Problems and tasks ::
- 1) According to the post about making a business card, where did the writer find Vistaprint?
- 2) Copy word for word the stretch of the business card post from "While it’s been" through "more personal (traveler).".

Page extract ::

Adventures in personal branding: the business card

There’s a scene in “American Psycho” where psycho-in-question Patrick Bateman (Christian Bale) and his colleagues compare business cards. To the viewer, the cards look identical. It’s only through the group’s discussion and Bateman’s inner dialogue that we learn the differences: colors on the white spectrum, typeface, paper weight, watermark.

So … psycho … is Bateman over the perceived inferiority of his own business card that he commits murder as a direct result. (Or does he? I’ll leave the story’s numerous interpretations alone.)

How would Patrick Bateman respond to Vistaprint?

I found Vistaprint last year through 10,000 Words, one of my favorite journalism blogs. The entry suggested that journalists were moving away from identifying with an established company (say, their newspapers or stations), and further toward identifying as one-man (or -woman) operations.

Faced with no longer having a newspaper with which to identity, I’ve spent much of the last year and a half cultivating my own personal brand. I tweet all the time, I blog and I follow a variety of people and news organizations. I redesigned my CV and made sure to join emerging social networks.

And I made a business card.

While it’s been a few months since I did this, I thought now — in the midst of post-graduation job-hunting — might be a good time to describe my process.

1. I browsed Cardonizer, looking for inspiration. The examples on Cardonizer vary from the chic to the absurd, but all are eye-catching.

2. I decided what information I wanted to include. I settled on my email, phone numbers, website and Twitter handle. I also decided to list my basic job titles/attributes, from the more serious (copy editor) to the more personal (traveler).

3. I “sketched” a rough layout in InDesign. One card I’d seen had used icons, so I decided to make my own. I painstakingly drew a cursor (website icon), an envelope (email icon) and two mobile phones (phone icons), and found a black Twitter icon. I placed all of my icons in the middle of squares with rounded edges, to make them look like buttons.

Source data ::
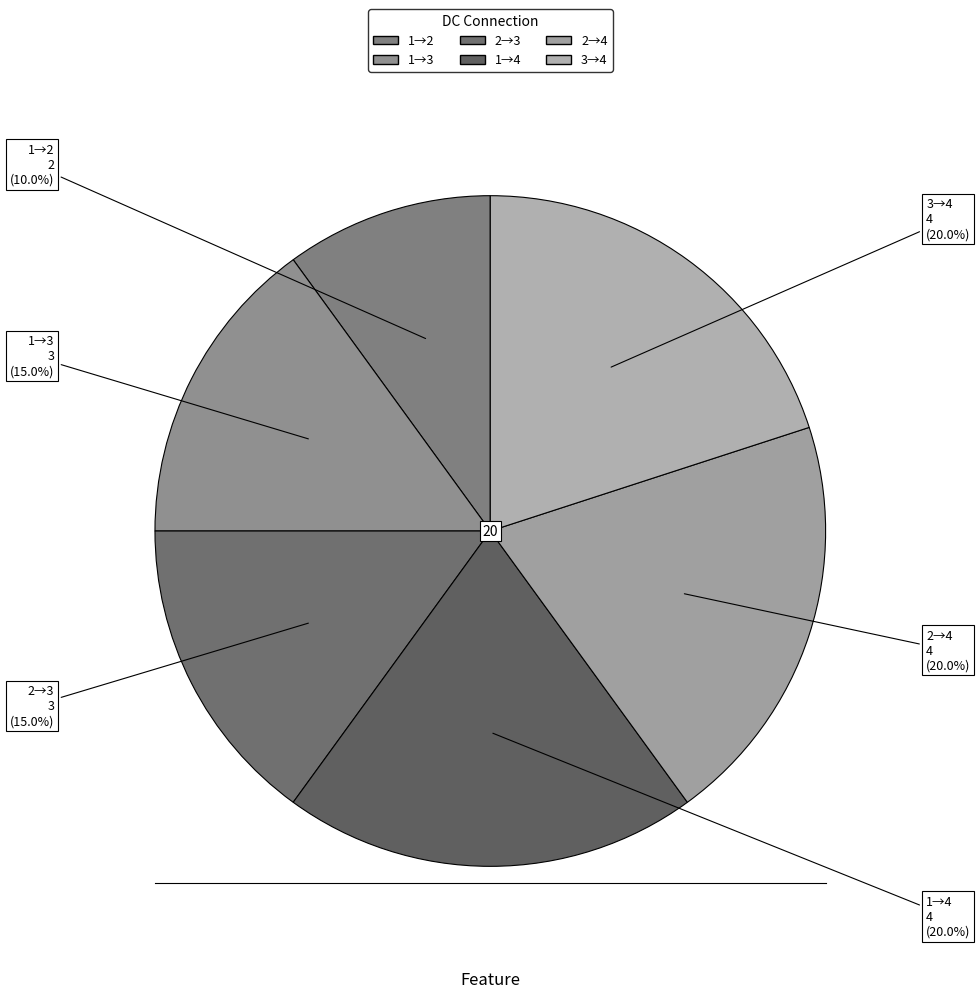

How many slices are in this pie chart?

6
...
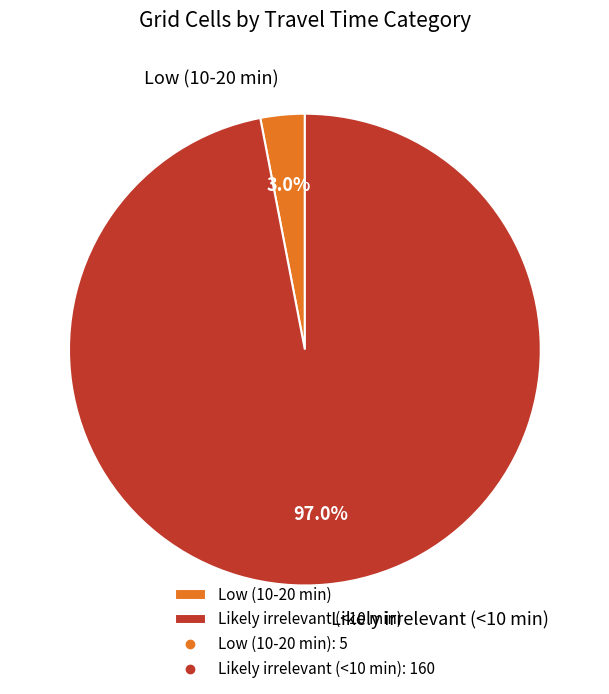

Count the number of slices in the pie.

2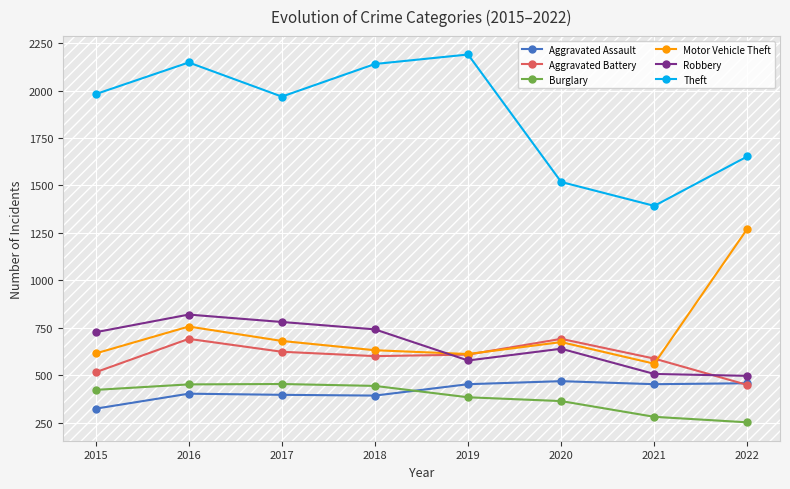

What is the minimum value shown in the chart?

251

Answers by task ::
- 1) Through 10,000 Words, one of the writer's favorite journalism blogs.

- 2)
While it’s been a few months since I did this, I thought now — in the midst of post-graduation job-hunting — might be a good time to describe my process.

1. I browsed Cardonizer, looking for inspiration. The examples on Cardonizer vary from the chic to the absurd, but all are eye-catching.

2. I decided what information I wanted to include. I settled on my email, phone numbers, website and Twitter handle. I also decided to list my basic job titles/attributes, from the more serious (copy editor) to the more personal (traveler).